- Exercise details -
Rewrite the lines below, replacing "lens line" with "intrinsics line" and leaving everything else unchanged. Leave the pictures out of your answer.

Scene images with camera geometry data:
——————————

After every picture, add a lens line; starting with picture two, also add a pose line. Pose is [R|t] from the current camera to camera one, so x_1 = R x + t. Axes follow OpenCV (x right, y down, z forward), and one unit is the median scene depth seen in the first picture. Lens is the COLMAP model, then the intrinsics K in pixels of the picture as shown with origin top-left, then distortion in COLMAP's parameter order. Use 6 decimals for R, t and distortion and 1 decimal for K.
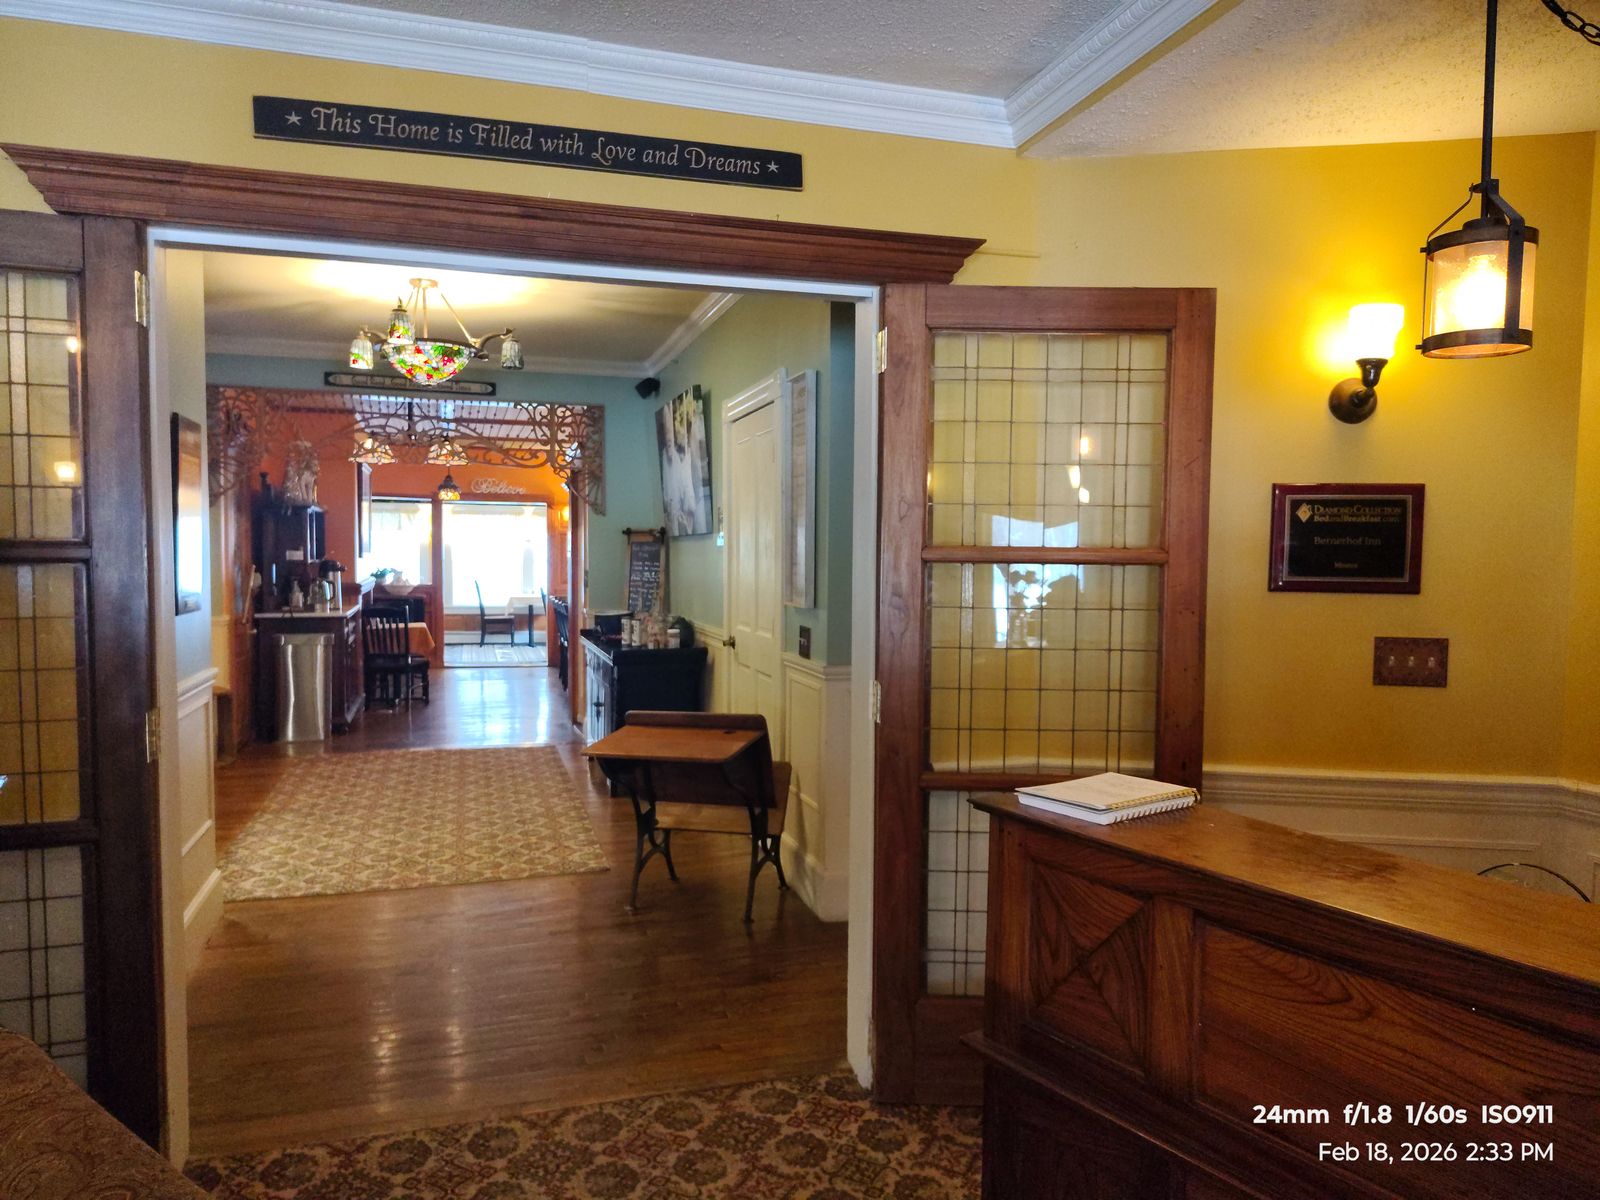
lens RADIAL K [[1111.9, 0, 793.5], [0, 1111.9, 613.7], [0, 0, 1]] dist [0.034824, -0.045928]
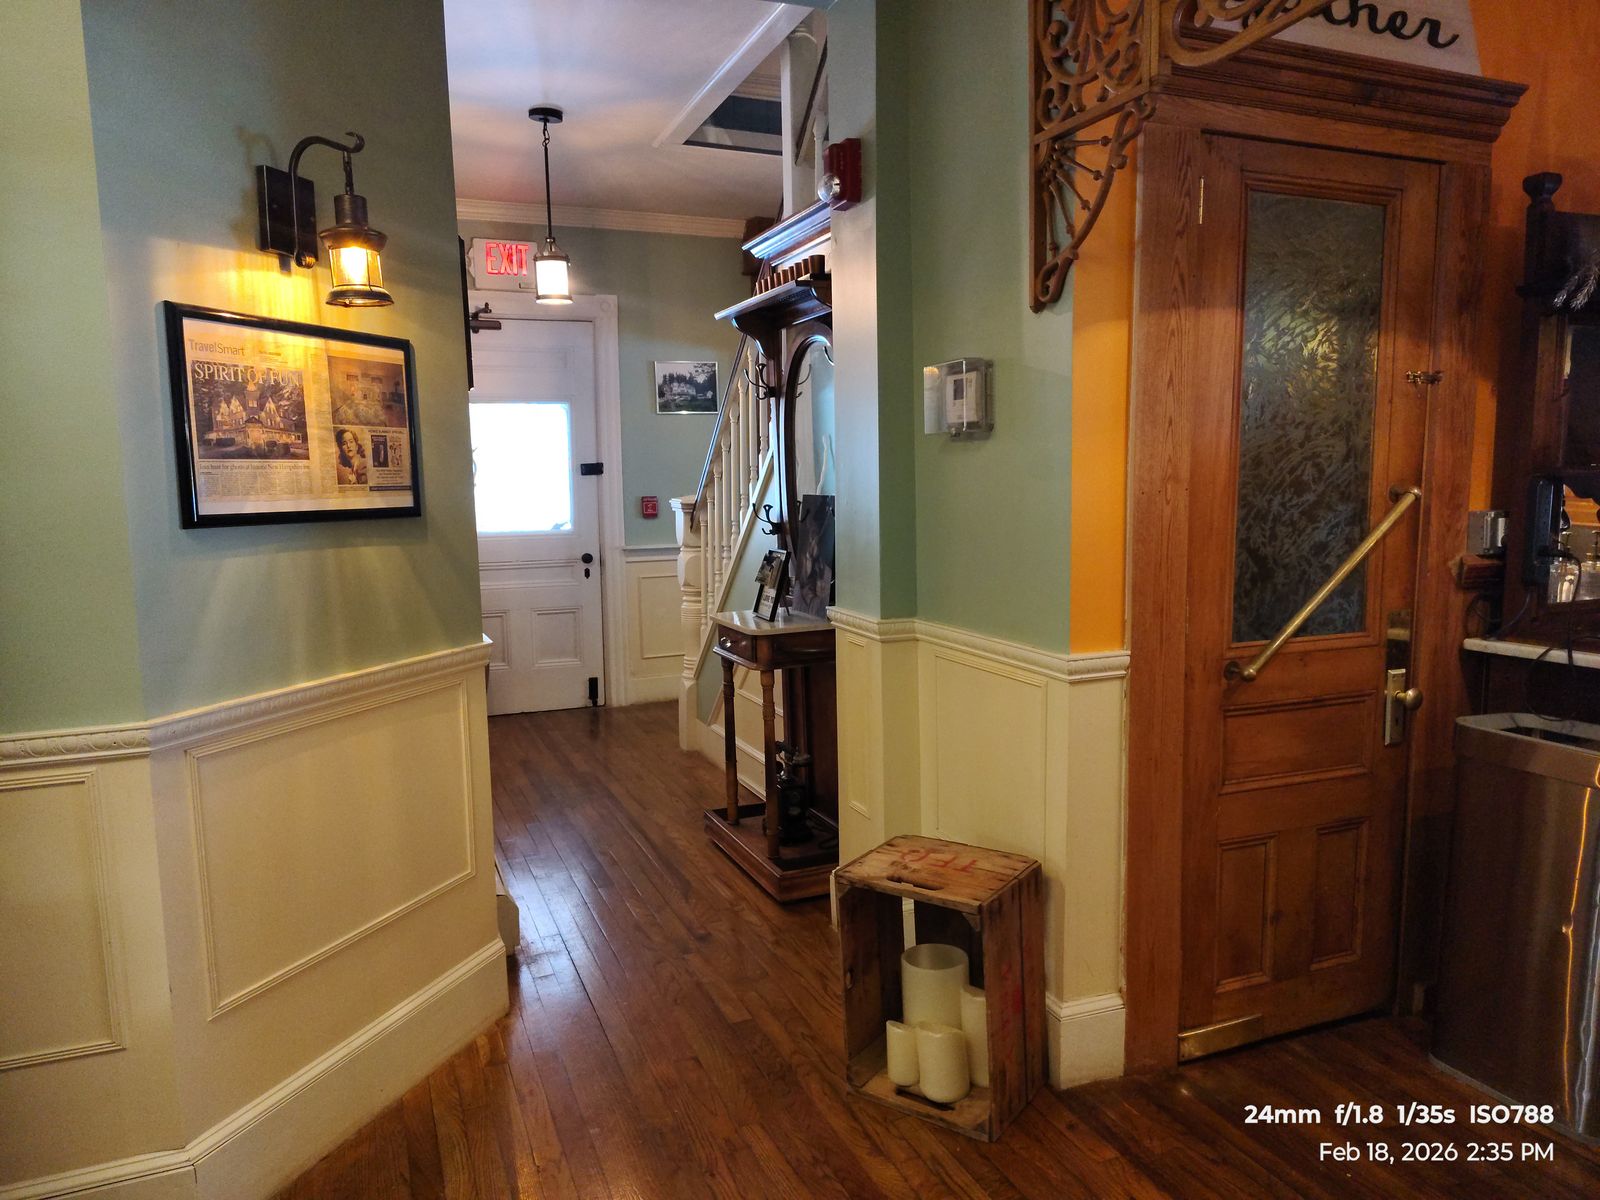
lens RADIAL K [[1111.9, 0, 793.5], [0, 1111.9, 613.7], [0, 0, 1]] dist [0.034824, -0.045928]
pose [[0.087978, 0.111097, -0.989908, -0.179325], [-0.031993, 0.993564, 0.108664, -0.035701], [0.995608, 0.022110, 0.090966, 0.773793]]
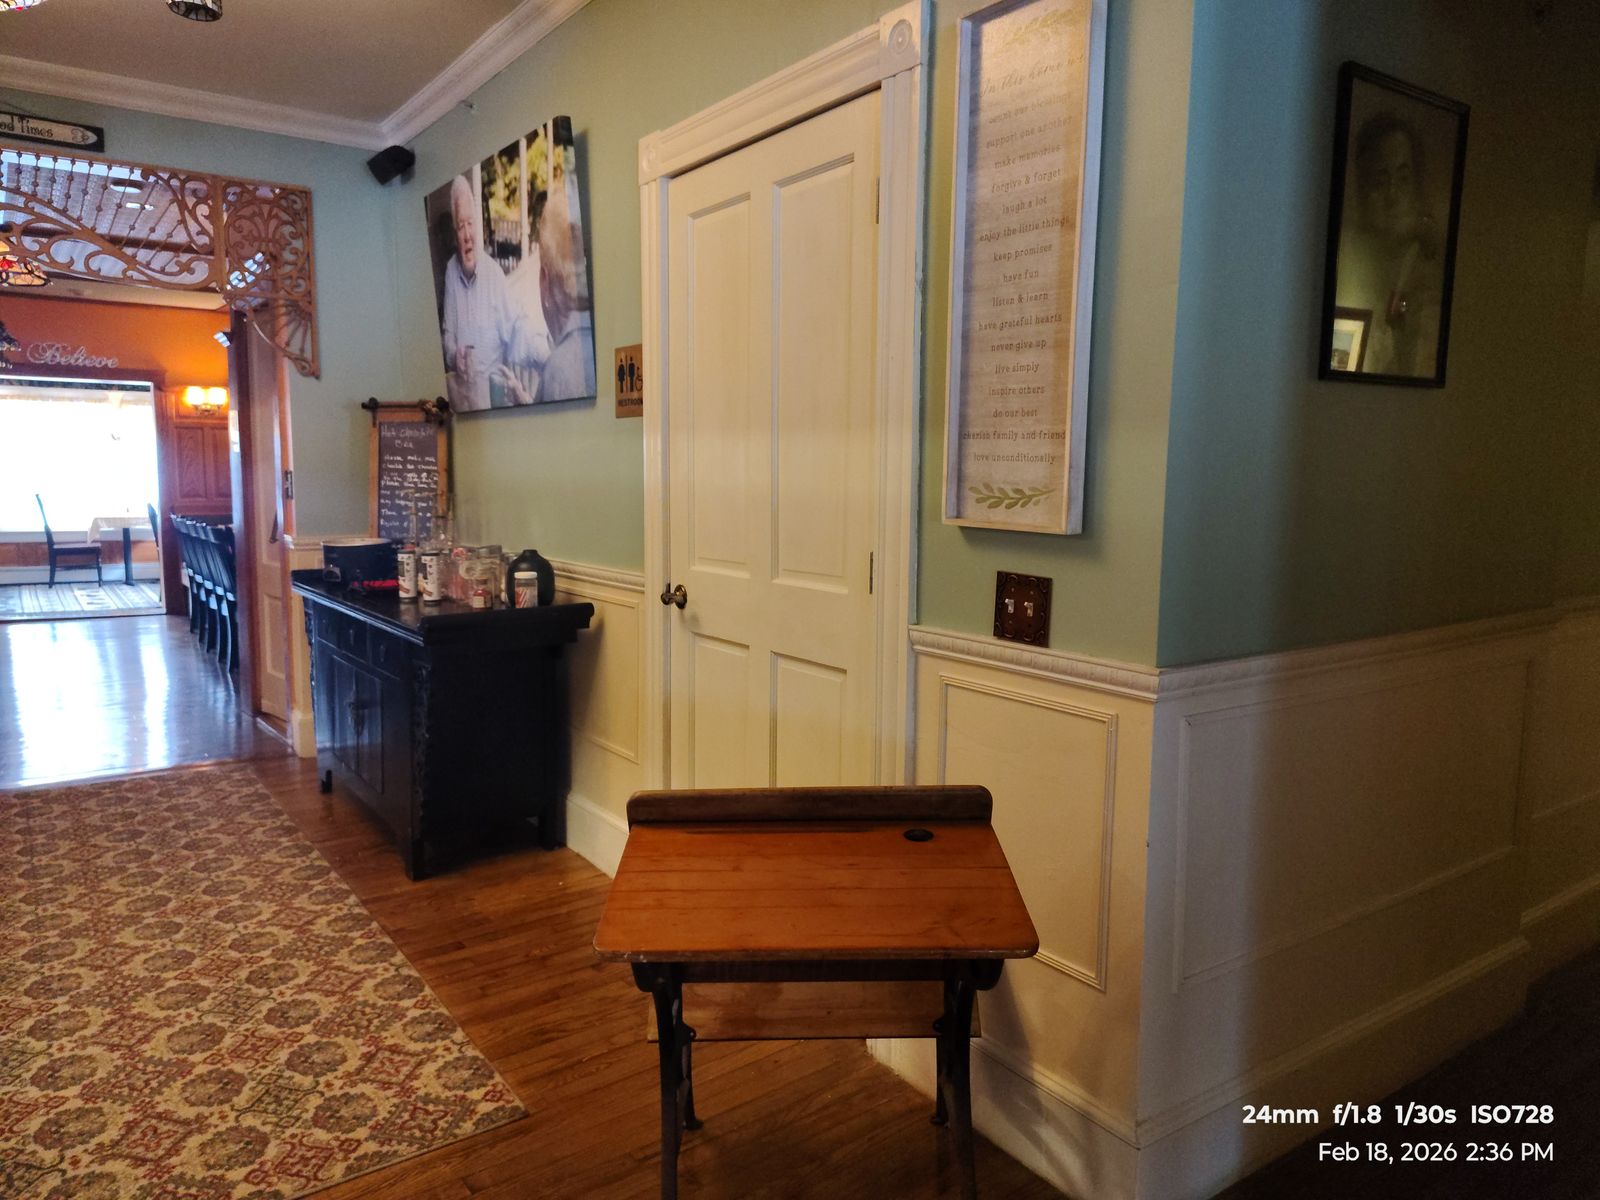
lens RADIAL K [[1111.8, 0, 800.0], [0, 1111.8, 600.0], [0, 0, 1]] dist [0.035139, -0.043248]
pose [[0.944573, -0.035392, 0.326387, -0.118110], [0.014631, 0.997722, 0.065847, -0.004839], [-0.327974, -0.057422, 0.942940, 0.318492]]
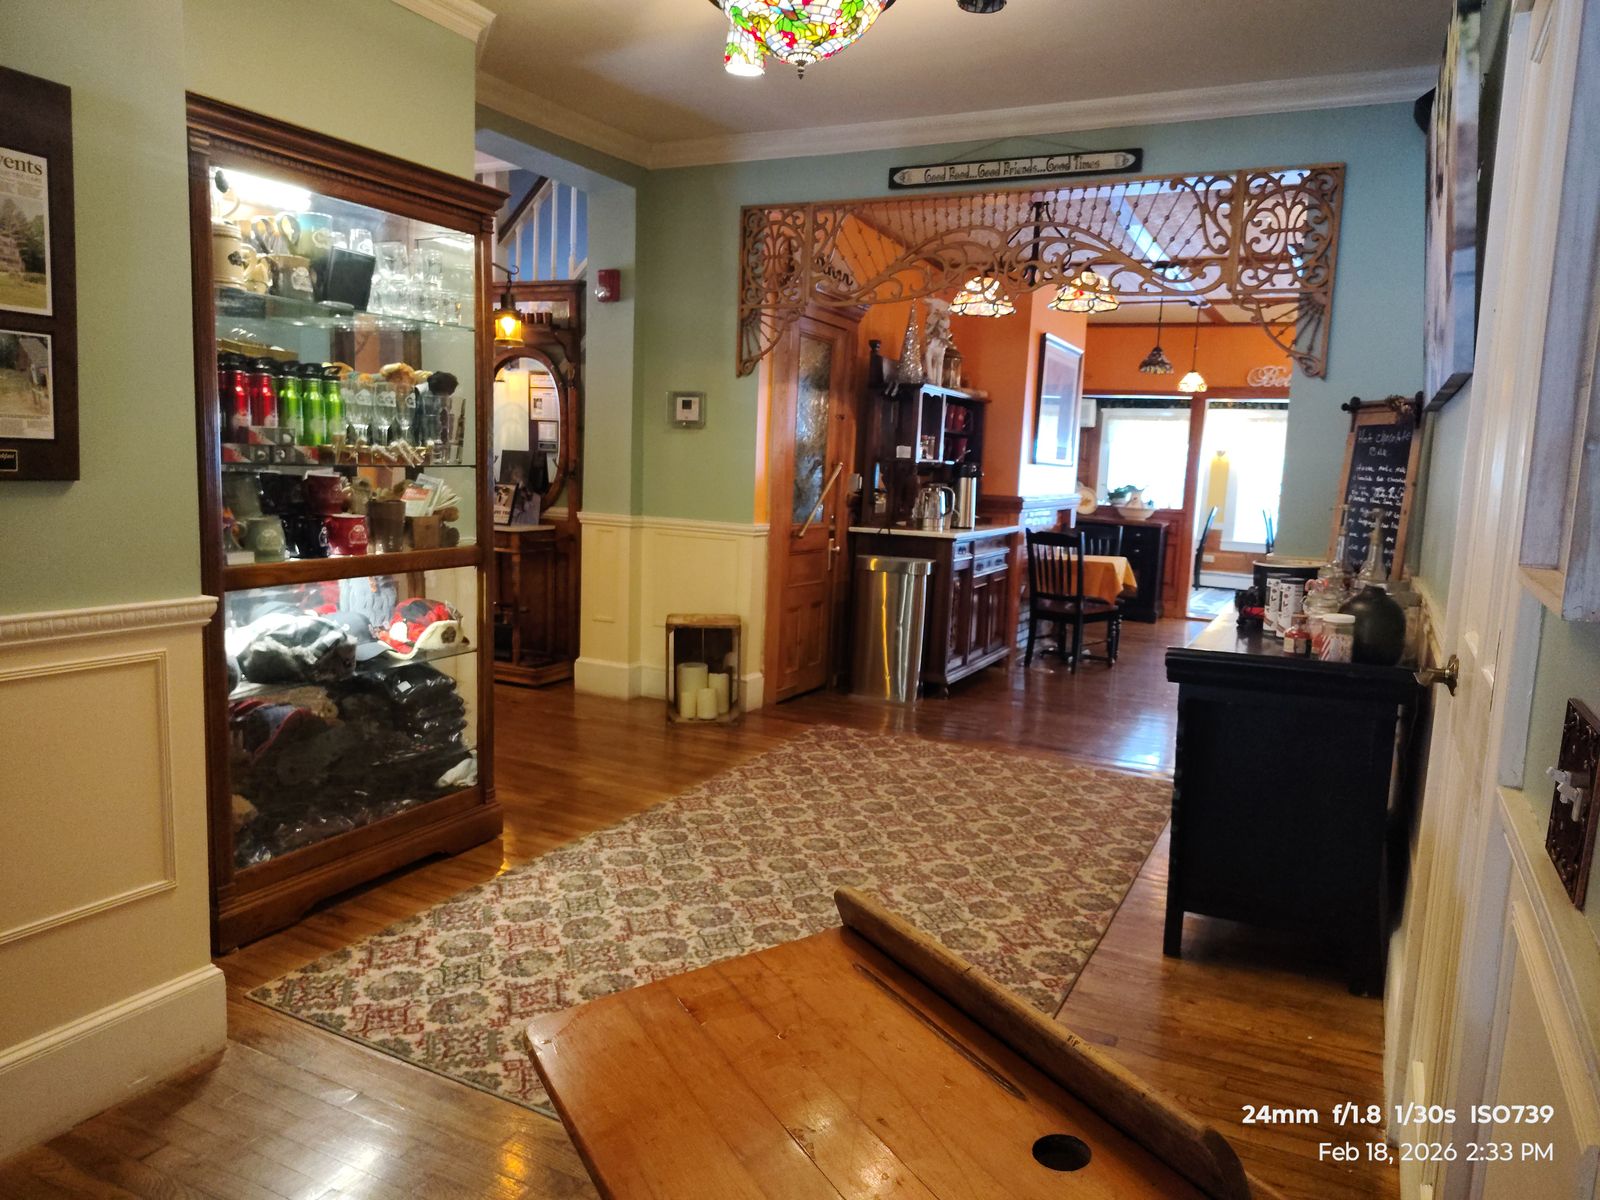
lens RADIAL K [[1111.9, 0, 793.5], [0, 1111.9, 613.7], [0, 0, 1]] dist [0.034824, -0.045928]
pose [[0.723202, 0.114938, -0.681005, 0.021282], [-0.073384, 0.993261, 0.089709, -0.006270], [0.686727, -0.014903, 0.726763, 0.410968]]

——————————

- Expected output -
After every picture, add a intrinsics line; starting with picture two, also add a pose line. Pose is [R|t] from the current camera to camera one, so x_1 = R x + t. Axes follow OpenCV (x right, y down, z forward), and one unit is the median scene depth seen in the first picture. Lens is the COLMAP model, then the intrinsics K in pixels of the picture as shown with origin top-left, then distortion in COLMAP's parameter order. Use 6 decimals for R, t and distortion and 1 decimal for K.
lens RADIAL K [[1111.9, 0, 793.5], [0, 1111.9, 613.7], [0, 0, 1]] dist [0.034824, -0.045928]
lens RADIAL K [[1111.9, 0, 793.5], [0, 1111.9, 613.7], [0, 0, 1]] dist [0.034824, -0.045928]
pose [[0.087978, 0.111097, -0.989908, -0.179325], [-0.031993, 0.993564, 0.108664, -0.035701], [0.995608, 0.022110, 0.090966, 0.773793]]
lens RADIAL K [[1111.8, 0, 800.0], [0, 1111.8, 600.0], [0, 0, 1]] dist [0.035139, -0.043248]
pose [[0.944573, -0.035392, 0.326387, -0.118110], [0.014631, 0.997722, 0.065847, -0.004839], [-0.327974, -0.057422, 0.942940, 0.318492]]
lens RADIAL K [[1111.9, 0, 793.5], [0, 1111.9, 613.7], [0, 0, 1]] dist [0.034824, -0.045928]
pose [[0.723202, 0.114938, -0.681005, 0.021282], [-0.073384, 0.993261, 0.089709, -0.006270], [0.686727, -0.014903, 0.726763, 0.410968]]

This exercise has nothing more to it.